L’ente per la protezione ambientale scozzese vittima del ransomware. Ma non paga il riscatto

L’agenzia per la protezione ambientale della Scozia, la Scottish Environment Protection Agency (SEPA, in breve), ha annunciato di essere stata vittima di un attacco ransomware il giorno della vigilia di Natale, come se i criminali avessero voluto fare un brutto scherzo. Ma di scherzo non si tratta: i danni sono stati ingenti e consistono nella indisponibilità dei servizi erogati dall’agenzia per diversi giorni e nella perdita di circa 1,2 GB di dati. A riguardo di questi ultimi l’agenzia ha, però, annunciato che non intende pagare il riscatto chiesto dai criminali, così fornendo un esempio su come comportarsi in questi casi.

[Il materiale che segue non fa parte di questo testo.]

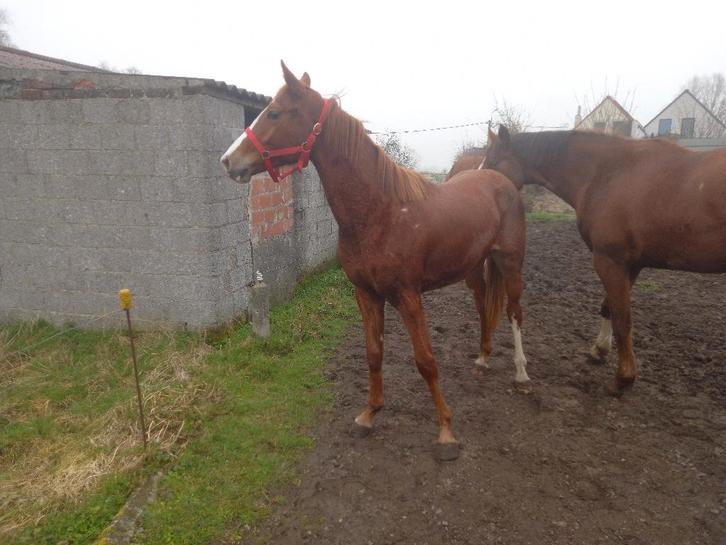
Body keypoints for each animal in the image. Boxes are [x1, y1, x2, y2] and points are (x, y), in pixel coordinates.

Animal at [220, 62, 531, 460]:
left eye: (273, 113)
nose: (229, 161)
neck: (380, 213)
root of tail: (501, 180)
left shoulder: (409, 298)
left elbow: (426, 361)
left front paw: (446, 433)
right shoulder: (366, 294)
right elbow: (373, 354)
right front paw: (368, 415)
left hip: (510, 263)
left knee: (514, 311)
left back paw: (521, 375)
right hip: (475, 269)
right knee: (483, 308)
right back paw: (482, 360)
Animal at [484, 126, 726, 395]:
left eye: (492, 162)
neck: (609, 173)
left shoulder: (610, 261)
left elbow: (622, 319)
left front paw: (623, 378)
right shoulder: (630, 265)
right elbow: (610, 307)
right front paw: (599, 350)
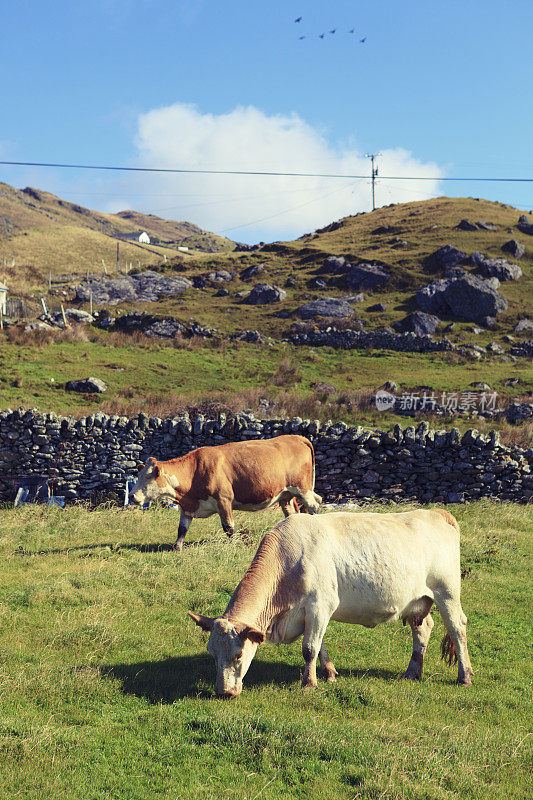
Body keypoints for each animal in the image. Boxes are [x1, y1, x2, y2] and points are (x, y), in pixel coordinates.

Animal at [130, 438, 320, 552]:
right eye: (138, 476)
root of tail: (296, 437)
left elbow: (228, 527)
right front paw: (177, 548)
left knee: (315, 505)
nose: (131, 496)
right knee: (292, 513)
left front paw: (233, 545)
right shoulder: (188, 505)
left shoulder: (224, 500)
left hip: (303, 489)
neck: (195, 471)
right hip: (286, 495)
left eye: (148, 477)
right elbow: (182, 528)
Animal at [189, 510, 472, 696]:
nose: (223, 692)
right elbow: (319, 644)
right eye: (211, 653)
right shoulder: (314, 612)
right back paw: (412, 671)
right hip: (418, 602)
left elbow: (309, 648)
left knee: (457, 627)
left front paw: (309, 683)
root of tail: (437, 512)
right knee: (423, 628)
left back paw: (465, 676)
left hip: (447, 592)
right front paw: (329, 673)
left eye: (238, 655)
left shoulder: (320, 604)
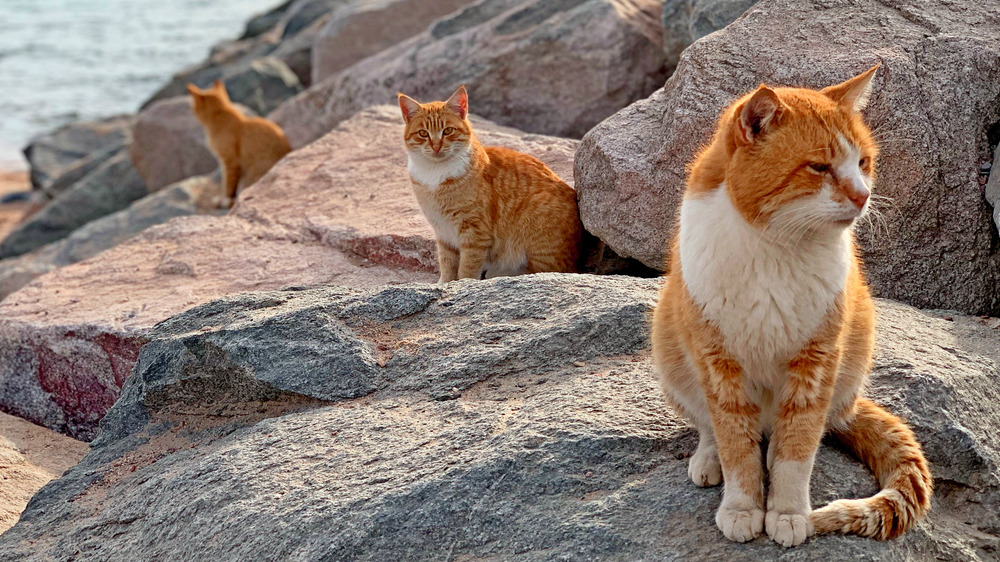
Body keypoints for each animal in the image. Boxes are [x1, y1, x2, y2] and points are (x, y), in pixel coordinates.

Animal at [188, 80, 292, 208]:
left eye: (193, 107)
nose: (191, 111)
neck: (221, 114)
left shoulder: (230, 161)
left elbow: (227, 183)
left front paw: (225, 200)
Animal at [396, 85, 584, 280]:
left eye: (447, 131)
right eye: (423, 133)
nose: (436, 147)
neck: (434, 174)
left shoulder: (474, 232)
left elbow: (467, 267)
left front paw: (463, 282)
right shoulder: (443, 232)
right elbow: (447, 263)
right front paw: (445, 282)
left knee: (545, 271)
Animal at [652, 63, 932, 544]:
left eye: (863, 163)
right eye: (819, 167)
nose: (863, 195)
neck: (776, 247)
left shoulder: (816, 360)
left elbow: (797, 447)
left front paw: (787, 512)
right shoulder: (717, 361)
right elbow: (734, 442)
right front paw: (743, 507)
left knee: (790, 435)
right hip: (671, 351)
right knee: (711, 425)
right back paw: (709, 458)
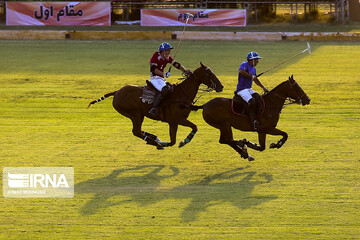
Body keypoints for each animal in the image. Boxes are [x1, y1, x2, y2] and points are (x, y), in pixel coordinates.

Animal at [87, 62, 222, 150]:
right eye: (210, 74)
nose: (221, 87)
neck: (182, 93)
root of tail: (116, 92)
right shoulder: (178, 119)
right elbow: (194, 127)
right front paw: (183, 142)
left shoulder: (173, 122)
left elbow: (173, 141)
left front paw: (169, 142)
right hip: (135, 114)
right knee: (136, 131)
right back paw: (155, 142)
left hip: (137, 115)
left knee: (138, 131)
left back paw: (154, 139)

Il riscatto non si paga. La lezione della Scottish Environment Protection Agency sui ransomware

Panorama dell'Isola di Skye

L’attacco ransomware che ha colpito la SEPA appare assolutamente comune: i sistemi sono stati colpiti dal ransomware, che li ha resi non operativi cifrando tutti i dati e permettendo ai criminali di sottrarne alcuni. Tra questi sono presenti 1,2 GB di dati che, a quanto sembra, non erano sottoposti a backup e che pertanto sono da considerare perduti, secondo quanto afferma la stessa agenzia. Questi dati conterrebbero circa 4.000 file, tra i quali figurano atti pubblici, notifiche di vario genere e informazioni sugli appalti e sul personale. In larga parte si tratta di dati non critici al funzionamento della SEPA.

L’aspetto interessante della vicenda non è, però, tanto nell’attacco in sé, nonostante abbia trovato impreparato un importante ente pubblico: è la risposta di quest’ultimo ai criminali a fungere da esempio. La SEPA ha infatti annunciato che non pagherà il riscatto, usando l’unica vera arma che hanno le organizzazioni per contrastare i criminali (assieme a un’infrastruttura di backup funzionante).

Il vero motivo per cui i ransomware sono in continua crescita è infatti la facilità con cui le vittime tendono a pagare i riscatti, comportamento che funge da incentivo per nuovi attacchi e perché emergano sempre più gruppi criminali dediti a quest’attività redditizia. Secondo alcune ricerche, il 58% delle vittime ha pagato il riscatto nel 2020, andando così a finanziare le attività criminali e a dare un facile motivo per continuarle.

La risposta della SEPA è dunque l’unica possibile per contrastare questo fenomeno: non pagando il riscatto si toglie l’unico incentivo che i criminali hanno, quello monetario. Nel caso della SEPA, poi, si ha anche l’aspetto dell’uso di fondi pubblici: il direttore dell’ente, Terry A’Hearn, ha dichiarato in un’intervista con BBC Scotland che “non useremo fondi pubblici per pagare il riscatto. Siamo già stati in grado nelle prime tre settimane di ristabilire la nostra capacità di fornire i nostri servizi critici, e nel corso delle prossime settimane e dei prossimi mesi continueremo in questo processo così da poter proteggere l’ambiente.”

Si può infatti sollevare una questione etica quando sono coinvolti gli enti pubblici: è corretto che i fondi che arrivano dai contribuenti vengano spesi per finanziare attività criminali? Anche quando il costo del ripristino sia maggiore, la questione è spinosa ed è riconducibile, in fondo, a una variante del problema del tram per la quale non esiste soluzione assoluta.

L’aspetto ulteriore da considerare nella scelta sul pagamento del riscatto è la probabilità di riavere effettivamente indietro i propri dati, che spesso è bassa. Fidarsi della buona volontà e del rispetto della parola data dei criminali è, per definizione, un comportamento poco saggio: non si vede perché non debba essere così anche nel caso dei cybercriminali, che infatti non sempre restituiscono i dati presi in ostaggio o sottratti.

Il ransomware è un problema molto complesso e con molteplici sfaccettature, che non è possibile inquadrare in maniera semplice e sbrigativa. La maggior parte degli esperti concorda, però, con quanto abbiamo esposto in questa notizia: pagare è una cattiva idea e questa posizione è tanto forte che negli Stati Uniti si parla addirittura di rendere illegale il pagamento dei riscatti. Seguendo le migliori pratiche del settore sulla sicurezza si può arginare il problema, anche se (ancora una volta) la formazione è un ostacolo in questo ambito, visto che porta all’incapacità di affrontare i ransomware. Di nuovo: il problema è complesso, ma continuare a pagare non lo renderà affatto più semplice, anzi.